A useful close for Food Additive E150D Sulfite Ammonia Caramel is an action limit rather than a slogan. When the observed risk is fading, browning, hue shift, sedimented pigment or consumer-visible shade mismatch, the next action should be tied to the measurement that moved first, then confirmed on a retained or independently prepared sample before the change is locked into the specification.

Additive E150D Sulfite Ammonia Caramel: additive-function specification

Food Additive E150D Sulfite Ammonia Caramel should be handled through additive identity, purity, legal food category, maximum permitted level, carry-over, matrix compatibility, declaration and technological function. Those words are not filler; they define the evidence that proves whether the product, lot or process is still inside its intended control boundary.

For Food Additive E150D Sulfite Ammonia Caramel, the decision boundary is dose approval, label check, market restriction, substitute selection or supplier requalification.

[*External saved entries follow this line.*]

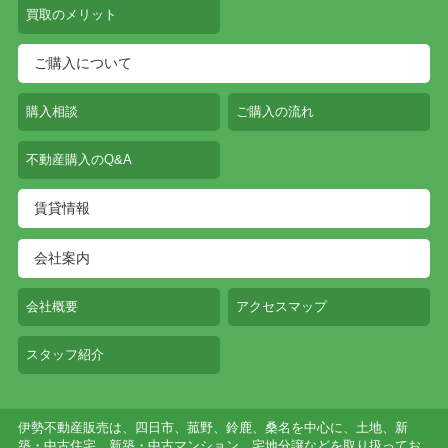
買取のメリット
ご購入について
購入相談
ご購入の流れ
不動産購入のQ&A
賃貸情報
会社案内
会社概要
アクセスマップ
スタッフ紹介
伊勢不動産販売は、四日市、菰野、鈴鹿、桑名を中心に、土地、新
築・中古住宅、新築・中古マンション、宅地分譲などを取り扱ってお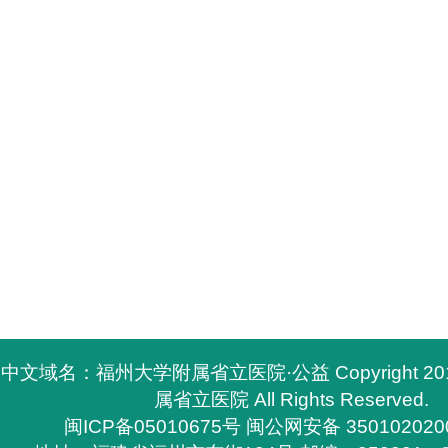
中文域名：福州大学附属省立医院·公益 Copyright 2
属省立医院 All Rights Reserved.
闽ICP备05010675号
闽公网安备 350102020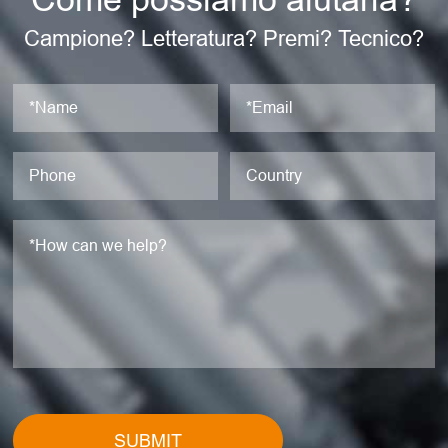
Campione? Letteratura? Premi? Tecnico?
SUBMIT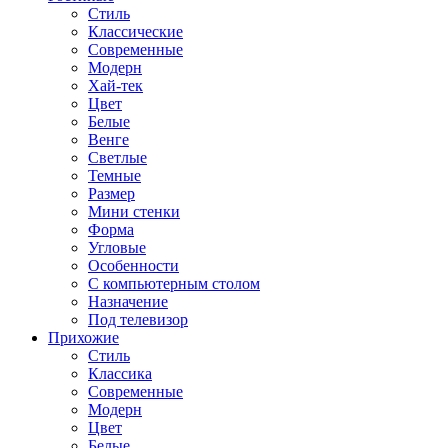
Стиль
Классические
Современные
Модерн
Хай-тек
Цвет
Белые
Венге
Светлые
Темные
Размер
Мини стенки
Форма
Угловые
Особенности
С компьютерным столом
Назначение
Под телевизор
Прихожие
Стиль
Классика
Современные
Модерн
Цвет
Белые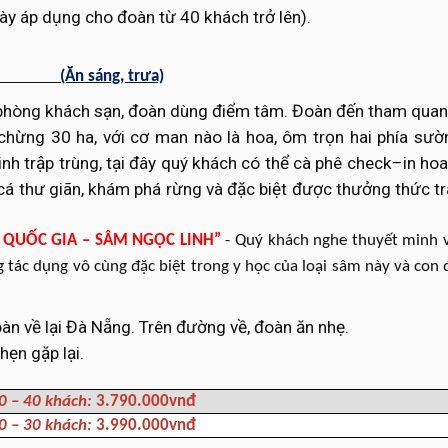
ày áp dụng cho đoàn từ 40 khách trở lên).
 NẴNG
(Ăn sáng, trưa)
phòng khách sạn, đoàn dùng điểm tâm. Đoàn đến tham quan
chừng 30 ha, với cơ man nào là hoa, ôm trọn hai phía sư
nh trập trùng, tại đây quý khách có thể cà phê check–in hoa
 cá thư giãn, khám phá rừng và đặc biệt được thưởng thức tr
VẬT QUỐC GIA – SÂM NGỌC LINH”
- Quý khách nghe thuyết minh 
g tác dụng vô cùng đặc biệt trong y học của loại sâm này và con
àn về lại Đà Nẵng. Trên đường về, đoàn ăn nhẹ.
hẹn gặp lại.
30 – 40 khách:
3.
79
0.000vnđ
20 – 30 khách:
3.
99
0.000vnđ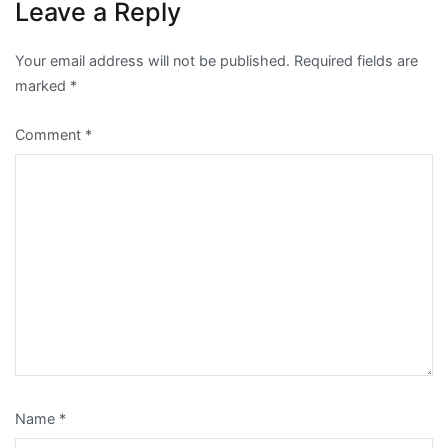
Leave a Reply
Your email address will not be published.
Required fields are
marked
*
Comment
*
Name
*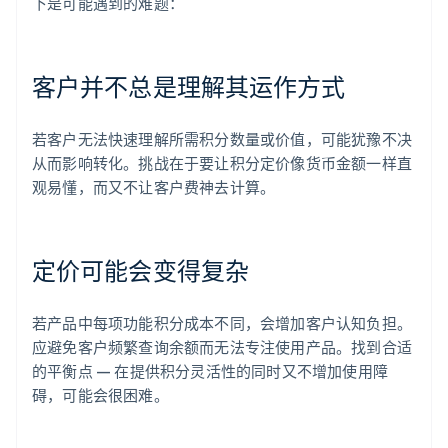
下是可能遇到的难题：
客户并不总是理解其运作方式
若客户无法快速理解所需积分数量或价值，可能犹豫不决
从而影响转化。挑战在于要让积分定价像货币金额一样直
观易懂，而又不让客户费神去计算。
定价可能会变得复杂
若产品中每项功能积分成本不同，会增加客户认知负担。
应避免客户频繁查询余额而无法专注使用产品。找到合适
的平衡点 — 在提供积分灵活性的同时又不增加使用障
碍，可能会很困难。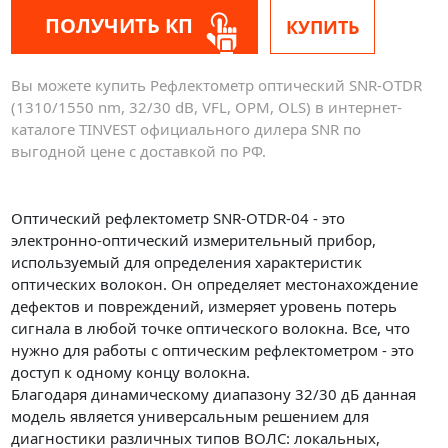
ПОЛУЧИТЬ КП
КУПИТЬ
Вы можете купить Рефлектометр оптический SNR-OTDR
(1310/1550 nm, 32/30 dB, VFL, OPM, OLS) в интернет-
каталоге TINVEST официального дилера SNR по
выгодной цене с доставкой по РФ.
Оптический рефлектометр SNR-OTDR-04 - это
электронно-оптический измерительный прибор,
используемый для определения характеристик
оптических волокон. Он определяет местонахождение
дефектов и повреждений, измеряет уровень потерь
сигнала в любой точке оптического волокна. Все, что
нужно для работы с оптическим рефлектометром - это
доступ к одному концу волокна.
Благодаря динамическому диапазону 32/30 дБ данная
модель является универсальным решением для
диагностики различных типов ВОЛС: локальных,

The reviewer should trace that boundary to assay, purity statement, formulation dose calculation, finished-product check, label review and matrix performance test, then record why those data are sufficient for this exact product and title.

In Food Additive E150D Sulfite Ammonia Caramel, the failure statement should name wrong additive class, excessive dose, weak function, regulatory mismatch, undeclared carry-over or poor compatibility with pH and heat history. The follow-up record should preserve sample point, method condition, lot identity, storage age and corrective action so another reviewer can repeat the conclusion.

FAQ

Where is E150d commonly used?

It is often used in acidic beverages such as cola-type drinks because Class IV caramel can be compatible with low-pH systems.

Why is 4-MEI discussed with E150d?

E150d is made with ammonium compounds, and ammonium-process caramel colours can contain 4-MEI.